A los de aquí, a los fuentidueñeros y fuentidueñeras, naturales o no, nos agobiaba solo el pensar que este año no tendríamos nuestra “suprema tradición”. La Novena, la Ofrenda, la Romería, la Merienda Familiar, con los Amigos. No podríamos cantar la Salve, el “Se me hace cuesta arriba la cuesta abajo” y “cuando vuelvo con dos luceros”. Madre mía, no puede ser!, se exclamaba solo con intentar insinuarlo. Las caras, los rostros en muchos casos se inundaban de lágrimas. Daba igual si no había Verbenas ¡Bueno! Elección de Reina, Damas y Caballero, Ohhh, Toros, psss… en la Embarcación que vayan solo los remeros y los indispensables, los del Tope, y los nadadores que guarden la distancia. El público todos con su mascarilla, y con la Carroza de la Virgen de Alarilla, los imprescindibles, que la acompañe una representación de las autoridades y otro de la Hermandad; los fieles en fila guardando la distancia y la Pólvora, los Fuegos Artificiales, esa exsaltación a la Reina del Tajo, a nuestra Excelsa Patrona, que se dispare, ¿por qué no? No, no podía ser. Acertaron los responsables en la suspensión pero las mentes daban vueltas y el ingenio trabajaba. Seguro que se daban infinidad de ideas de propuestas para compensar el agobio que nos inunda.

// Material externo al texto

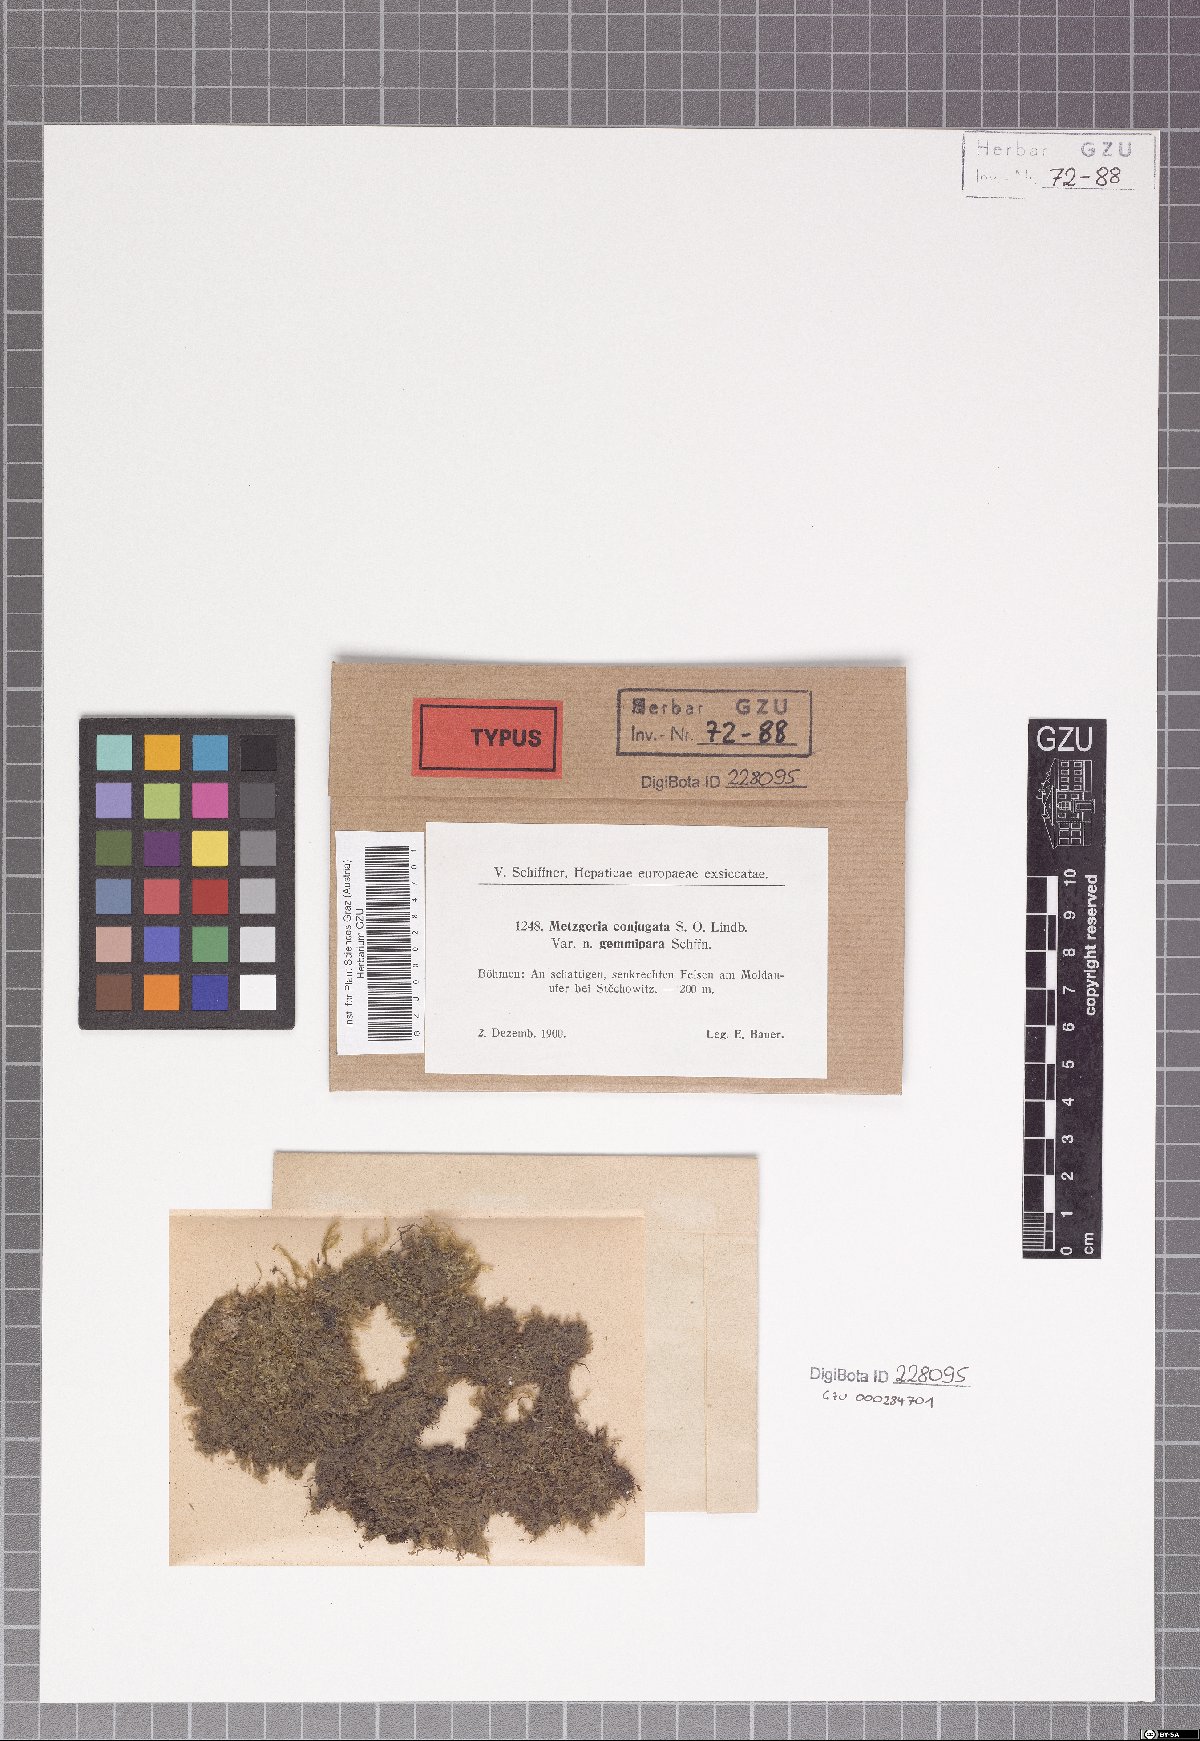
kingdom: Plantae
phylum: Marchantiophyta
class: Jungermanniopsida
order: Metzgeriales
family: Metzgeriaceae
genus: Metzgeria
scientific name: Metzgeria conjugata
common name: Rock veilwort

Desde la Hermandad propusieron que a las 22:00h repicasen las campanas y por el recorrido de la Procesión se encendiesen VELAS …¡Y se encendieron cientos por todo el pueblo! Alguien propuso tirar cohetes, cajas…¡Y aquello fue una EXPLOSIÓN DE LÁGRIMAS DE COLORES! No cabe duda que aquel mensaje, era una liberación colectiva contenida desde meses, impacto en cada uno de los vecinos niños, jóvenes, mayores, en las peñas, en grupos de vecinos/as particulares que aportaron a escote para dar más esplendor, “Mas Madera” que decían los hermanos Marx. Una noche difícil de olvidar. Quedó en la retina.


Centenares de cajas chinas saltaban de barrio en barrio, de calle en calle, desde la Torre del Reloj iluminando el cielo claro de esa noche, sacando a todos los vecinos a la calle. Algunos subieron al Castillo, al helipuerto, otros a La Tejera, las de Peña la Kahlua -que bonita idea- sacaron la imitación de la Embarcación, que hicieron para el desfile de Carnaval. ¡Cuánta emoción, cuánta belleza, cuánto amor por lo nuestro!


A mí me recordó tiempos relativamente cercanos de otros confinamientos, de ideas contenidas, de incertidumbres, de aquella luz de libertad, después del largo oscuro túnel.